◆ Exercise description:
Rewrite the lines of every entry below, replacing "common name" with "vernacular name" and leaving all else unchanged. Leave out the pictures.

---- Input data

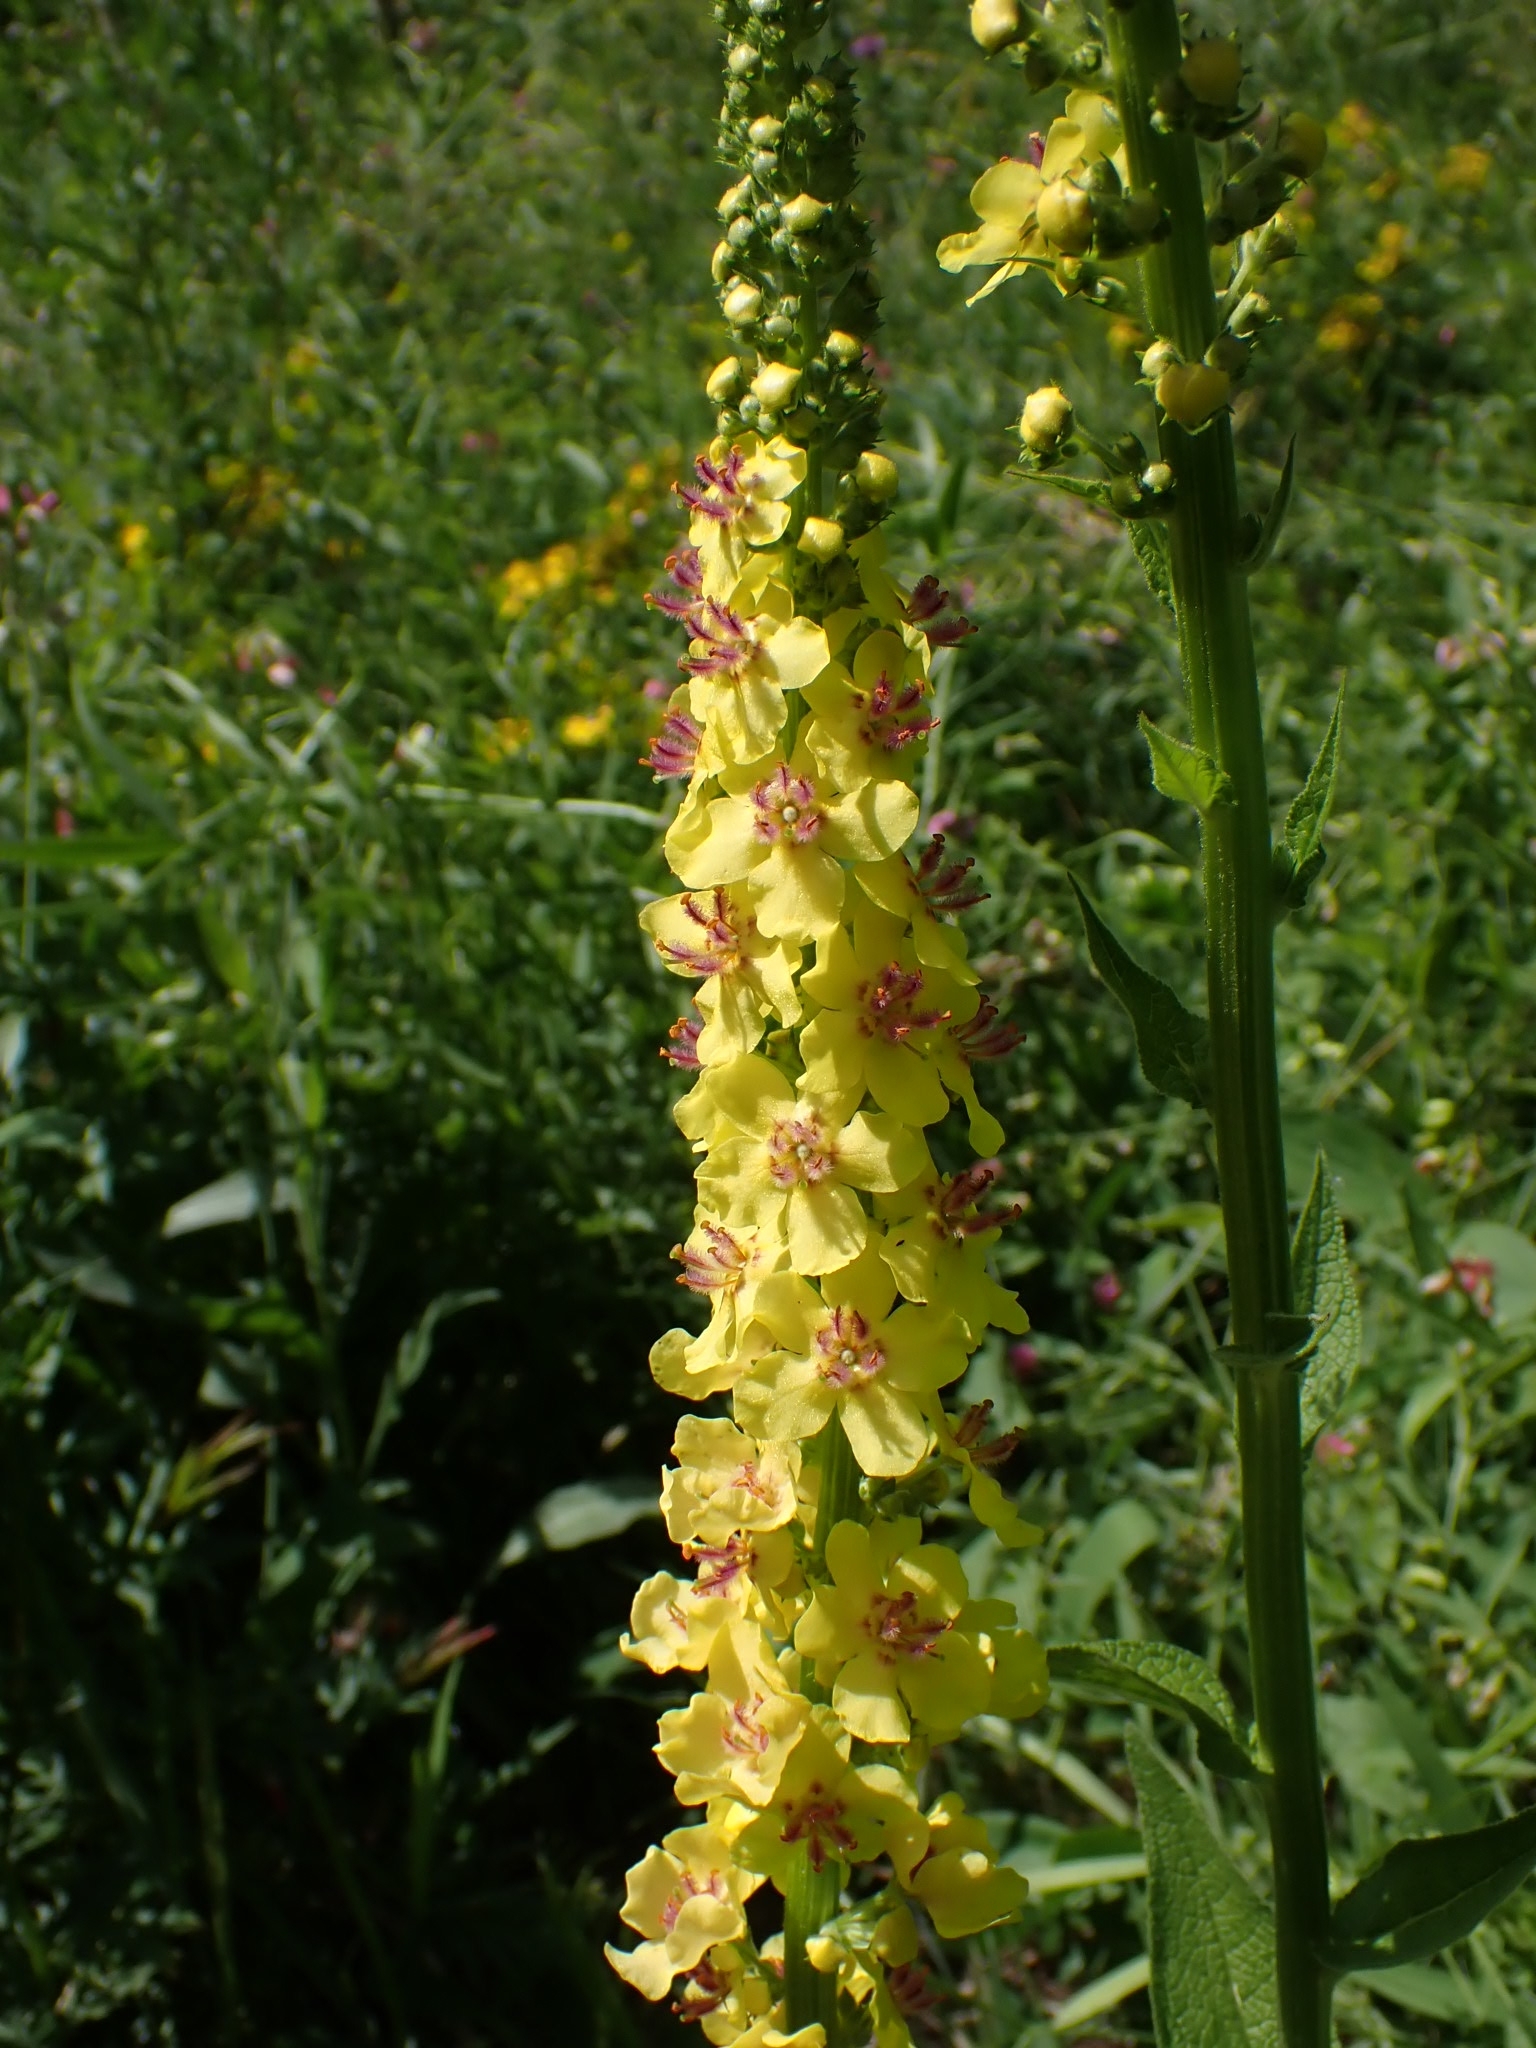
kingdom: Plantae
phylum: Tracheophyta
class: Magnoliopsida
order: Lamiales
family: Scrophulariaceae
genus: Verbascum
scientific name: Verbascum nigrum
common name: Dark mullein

--------

◆ Result of the exercise:
kingdom: Plantae
phylum: Tracheophyta
class: Magnoliopsida
order: Lamiales
family: Scrophulariaceae
genus: Verbascum
scientific name: Verbascum nigrum
vernacular name: Dark mullein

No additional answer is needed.